The Living Thing / Notebooks :

Jupyter

The least excruciating compromise between irreproducible science, and spooking your old-school colleagues

jupyter notebook in action

The python-derived entrant in the scientific workbook field is called jupyter.

Works with python/julia/r/various. Jupyter allows easy(ish) online-publication-friendly worksheets, which are both interactive and easy to export for static online use. This is handy.

To install it, see the jupyter homepage.

Contents

Frontends

The default jupyter ships as a browser-based coding environment. You can also access it using

Custom kernels

Graphs

Set up inline plots:

%matplotlib inline

inline svg:

%config InlineBackend.figure_format = 'svg'

Graph sizes are controlled by matplotlib. Here’s how to make big graphs:

import matplotlib as mpl
mpl.rcParams['figure.figsize'] = (10.0, 8.0)

Interesting-looking other extensions:

Interactive visualisations/simulations etc

Jupyter allows interactions! This is by far the easiest python UI system I have seen, for all that it is basic.

Official Manual: ipywidgets.

pip install ipywidgets
jupyter nbextension enable --py widgetsnbextension

See also the announcement: Jupyter supports interactive JS widgets, where they discuss the data binding module in terms of javascript UI thingies.

Pro tip: If you want a list of widgets

from ipywidgets import widget
widget.Widget.widget_types

External event loops

External event loops are now easy and documented. What they don’t say outright is that if you want to use the tornado event loop, relax because both the jupyter server and the ipython kernel already use the pyzmq event loop which subclasses the tornado one.

If you want yo make this work smoothly without messing around with passing ioloops everywhere, you should make zmq install itself as the default loop:

from zmq.eventloop import ioloop
ioloop.install()

Now, your asynchronous python should just work using tornado coroutines.

Exporting notebooks

Presentations using Jupyter

Citations and other academic writing in Jupyter

tl;dr I did this for

  • my blog — using simple Zotero markdown citation export, which is not great for inline citations but fine for bibliographies, and very easy and robust.
  • my papers — using the nbconvert option, which works fine.

I couldn’t find a unified approach for these two which didn’t sound like more work than it was worth. At least, many academics seem to have way more tedious and error-prone workflows than this, so I’m just being a fancy pants if I try to tweak it yet further.

  • Chris Sewell has produced a scripted called ipypublish that eases some of the pain points in producing articles. It’s an impressive piece of work. (See the comments for some additional pro-tips for this.)

    Quibble: Some of his neat citation workflow (although not the whole package) depends on zotero version 4.0, which is about to be replaced by 5.0. So the golden age this ushers in may be short-lived unless someone wants to step in to fix up the betterbibtex plugin.

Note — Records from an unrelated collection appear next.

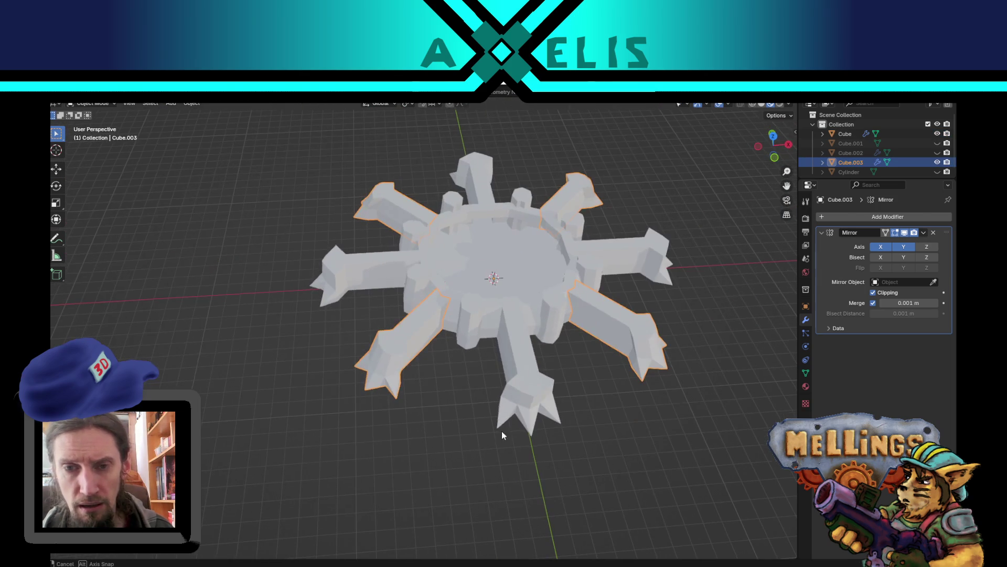
{"action": "left_click", "coordinate": [934, 232]}
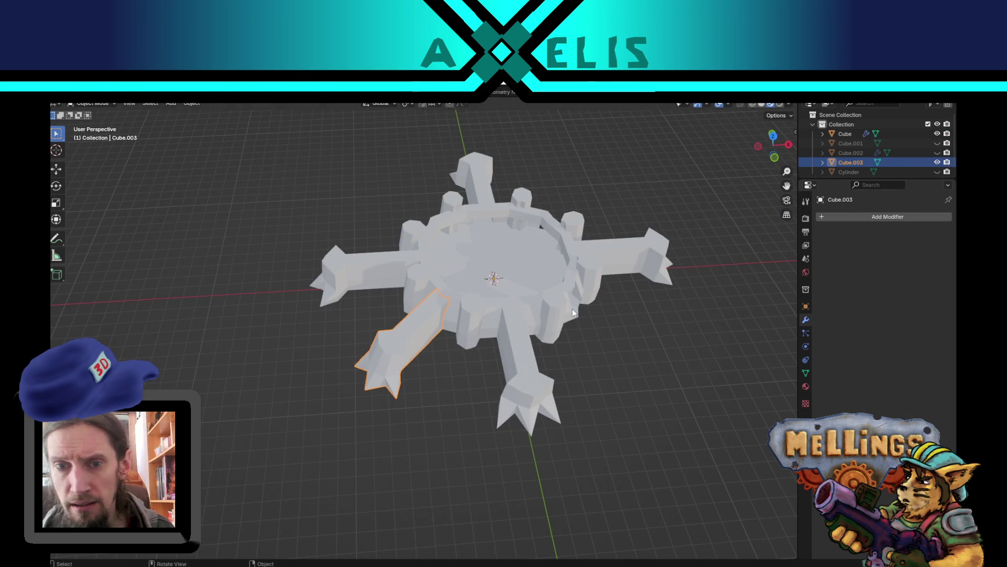
Check the separated arm in Edit Mode, then re-enter Edit Mode on the main Cube
{"action": "scroll", "coordinate": [546, 311], "scroll_direction": "up", "scroll_amount": 5}
{"action": "mouse_move", "coordinate": [546, 311]}
{"action": "middle_mouse_down"}
{"action": "mouse_move", "coordinate": [500, 299]}
{"action": "mouse_move", "coordinate": [559, 304]}
{"action": "middle_mouse_up"}
{"action": "scroll", "coordinate": [559, 304], "scroll_direction": "down", "scroll_amount": 4}
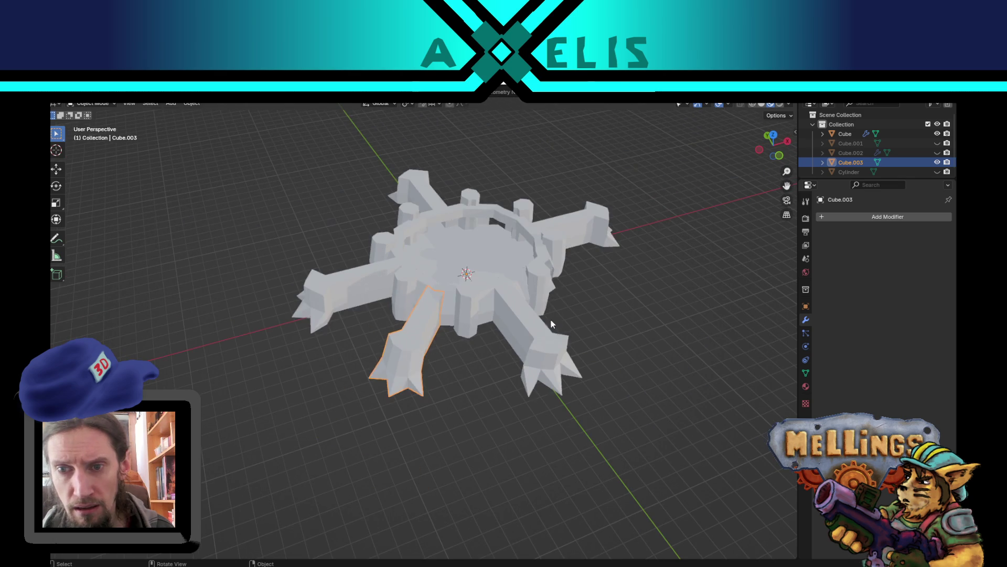
{"action": "key", "text": "Tab"}
{"action": "mouse_move", "coordinate": [501, 343]}
{"action": "middle_mouse_down"}
{"action": "mouse_move", "coordinate": [462, 334]}
{"action": "mouse_move", "coordinate": [497, 309]}
{"action": "middle_mouse_up"}
{"action": "key", "text": "Tab"}
{"action": "left_click", "coordinate": [464, 332]}
{"action": "key", "text": "Tab"}
{"action": "scroll", "coordinate": [466, 338], "scroll_direction": "up", "scroll_amount": 5}
Mark the selected edges beside the tower as UV seams
{"action": "scroll", "coordinate": [466, 339], "scroll_direction": "down", "scroll_amount": 4}
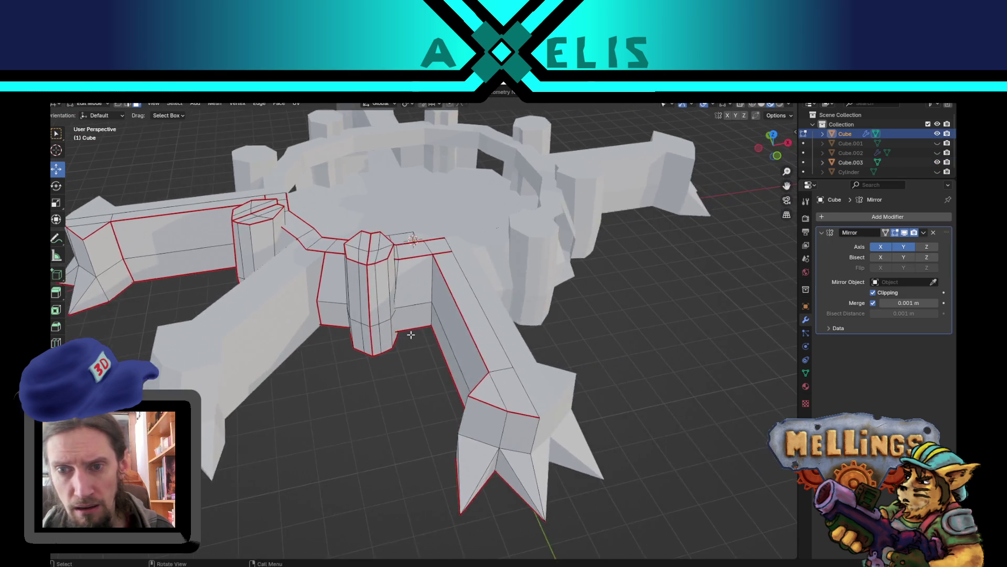
{"action": "scroll", "coordinate": [498, 308], "scroll_direction": "up", "scroll_amount": 3}
{"action": "left_click", "coordinate": [417, 280]}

  • Sylvain Deville recommends treating jupyter as a glorified markdown editor and then using pandoc, which is an OK workflow if you are producing a once-off paper, but not for a repeatedly updated blog.

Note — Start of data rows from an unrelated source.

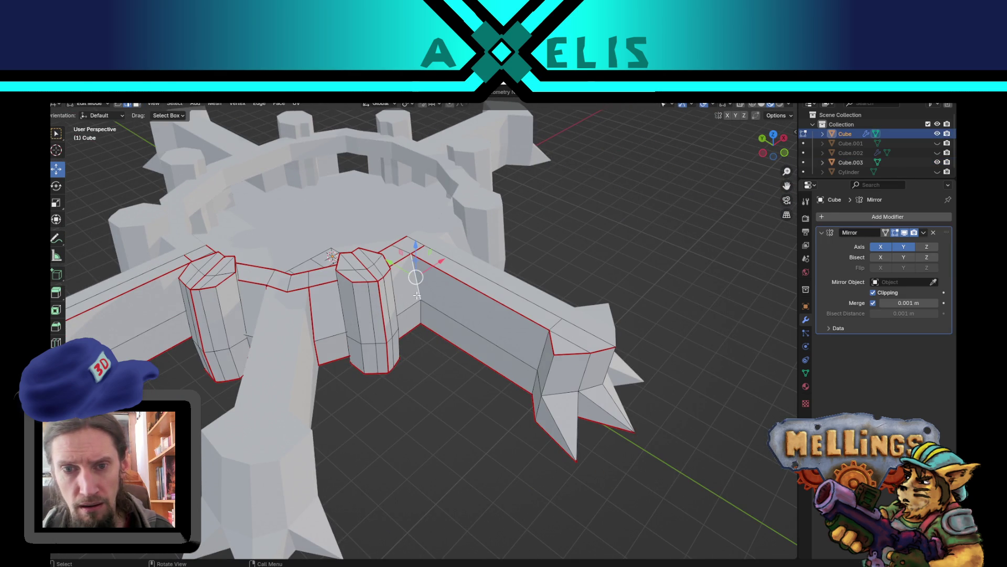
{"action": "key", "text": "s"}
{"action": "key", "text": "Escape"}
{"action": "scroll", "coordinate": [420, 321], "scroll_direction": "down", "scroll_amount": 3}
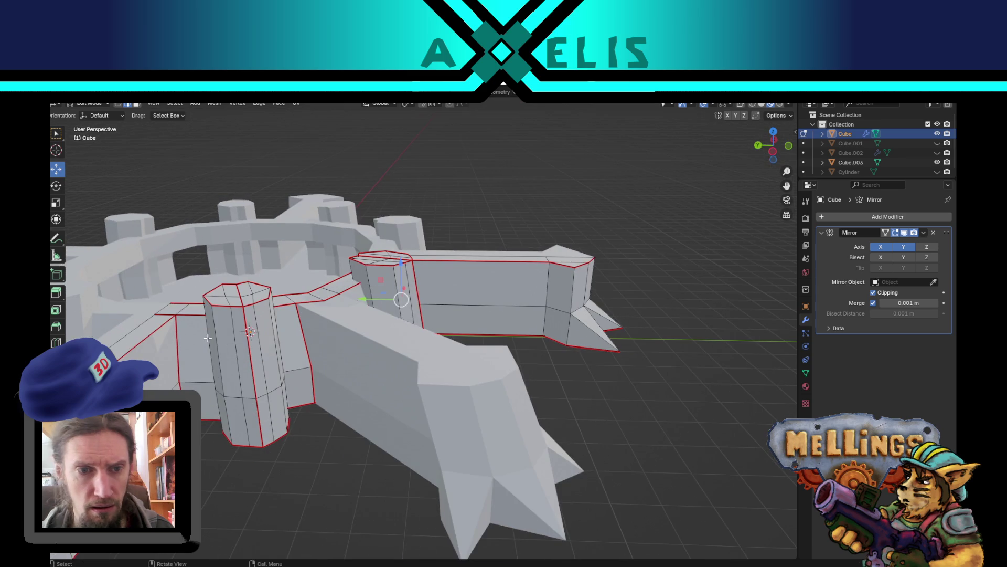
{"action": "middle_click_drag", "start_coordinate": [421, 322], "coordinate": [448, 326]}
{"action": "scroll", "coordinate": [448, 326], "scroll_direction": "up", "scroll_amount": 3}
{"action": "key", "text": "u"}
{"action": "left_click", "coordinate": [448, 330]}
Mark the wall faces and the floor loop along the wall base as seams
{"action": "mouse_move", "coordinate": [480, 438]}
{"action": "middle_mouse_down"}
{"action": "mouse_move", "coordinate": [461, 434]}
{"action": "mouse_move", "coordinate": [473, 405]}
{"action": "middle_mouse_up"}
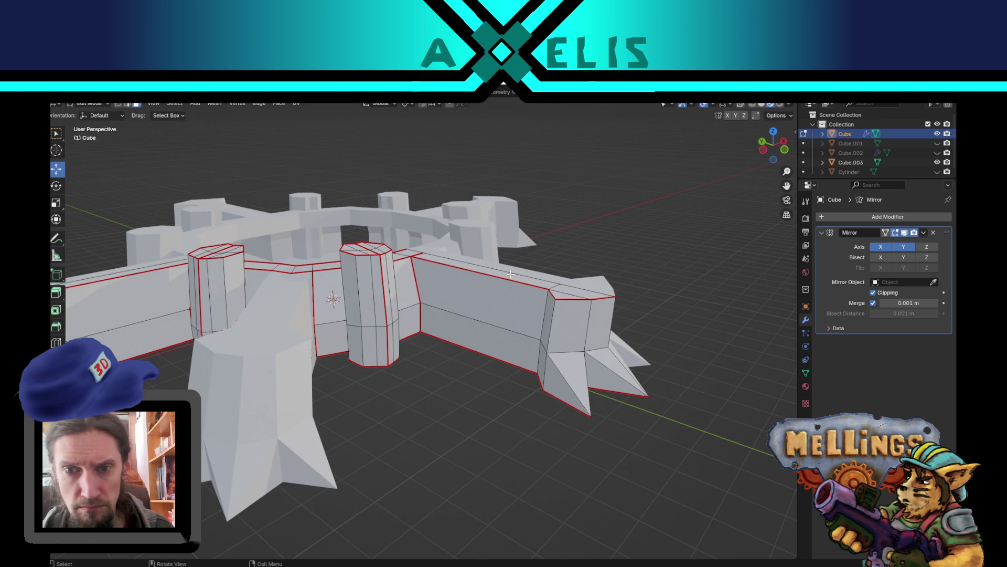
{"action": "middle_click_drag", "start_coordinate": [510, 274], "coordinate": [537, 392]}
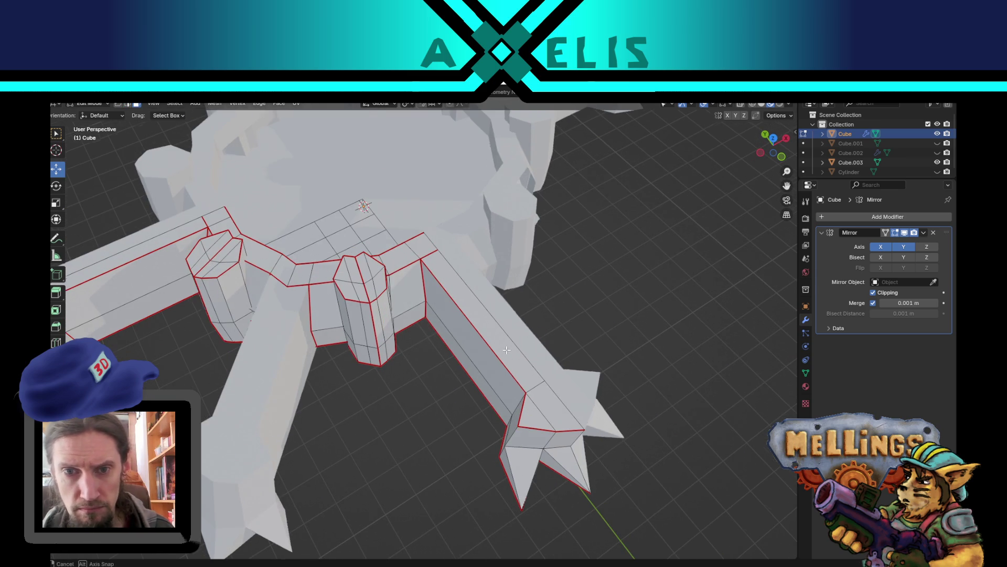
{"action": "left_click", "coordinate": [545, 393], "text": "alt"}
{"action": "left_click", "coordinate": [510, 399], "text": "alt+shift"}
{"action": "middle_click_drag", "start_coordinate": [510, 399], "coordinate": [512, 303]}
{"action": "left_click", "coordinate": [512, 301], "text": "alt+shift"}
{"action": "left_click", "coordinate": [440, 358]}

  • nbconvert has built-in citation support but only for LaTeX output. Citations look like this:

    <cite data-cite="granger2013">(Granger, 2013)</cite>
    

    or even

    <strong data-cite="granger2013">(Granger, 2013)</strong>
    

    The template defines the bibliography source and looks like:

    ((*- extends 'article.tplx' -*))
    
    ((* block bibliography *))j
    ((( super () )))
    \bibliographystyle{unsrt}
    \bibliography{refs}
    ((* endblock bibliography *))
    

    And building looks like:

    jupyter nbconvert --to latex --template=print.tplx mynotebook.ipynb
    

    As above, it helps to know how the document templates work.

    Note that even in the best case you don’t have access to natbib-style citation, so auto-year citation styles will look funky.

  • Speaking of custom templates, the nbconvert setup is customisable for more than latex.

    {% extends 'full.tpl'%}
    {% block any_cell %}
        <div style="border:thin solid red">
            {{ super() }}
        </div>
    {% endblock any_cell %}
    
  • but how about for online? cite2c seems to do this by live inserting citations from zotero, including author-year stuff. (Requires Jupyter notebook 4.2 or better which might require a pip install --upgrade notebook)

    Julius Schulz gives a comprehensive config for this and everything else.

    This workflow is smooth for directed citing, but note that there is no way to include a bibliography except by citation, so you have to namecheck every article; and the citation keys it uses are zotero citation keys which are nothing like your bibtex keys so can’t really be manually edited.

  • if you are customising the output of jupyter’s nbconvert, you should be aware that the {% block output_prompt %} override doesn’t actually do anything in the templates I use. (Slides, HTML, LaTeX). Instead you need to use a config option:

    $ jupyter nbconvert --to slides some_notebook.ipynb \
       --TemplateExporter.exclude_output_prompt=True \
       --post serve
    

    I had to use the source to discover this.

  • ipyBibtex.ipynb? Looks like this:

    %%cite
    Lorem ipsum dolor sit amet
    __\citep{hansen1982,crealkoopmanlucas2013}__,
    consectetuer adipiscing elit,
    sed diam nonummy nibh euismod tincidunt
    ut laoreet dolore magna aliquam erat volutpat.
    

    So it supports natbib-style author-year citations! But it’s a small, unmaintained package so is risky.

  • work out how Mark Masden got citations working?

General Pro tips

IOPub data rate exceeded.

You got this error and you weren’t doing anything that bandwidth intensive? Say, you were just viewing a big image, not a zillion images? It’s jupyter being conservative in version 5.0

jupyter notebook --generate-config
atom ~/.jupyter/jupyter_notebook_config.py

update the c.NotebookApp.iopub_data_rate_limit to be big, e.g. c.NotebookApp.iopub_data_rate_limit = 10000000.

Hosting live jupyter notebooks on the internet

Jupyter can host online notebooks, even multi-user notebook servers - if you are brave enough to let people execute weird code on your machine.

Commercial notebook hosts

Note

This section is outdated. TBD; I should probably mention the ill-explained Kaggle kernels and google cloud ML execution of same, etc.

  • Here’s an example of how you would get live (dynamic) ones running on Amazon for free or cheap
  • sagemath runs notebooks online, with fancy features starting at $7/month. Messy design but tidy open-source ideals.
  • Anaconda.org appears to be a python package development service, but they also have a sideline in hosting notebooks. ($7/month) Requires you to use their anaconda python distribution tools to work, which is… a plus and a minus. The anaconda python distro is simple for scientific computing, but if your hard disk is as full of python distros as mine is you tend not to want more confusing things and wasting disk space.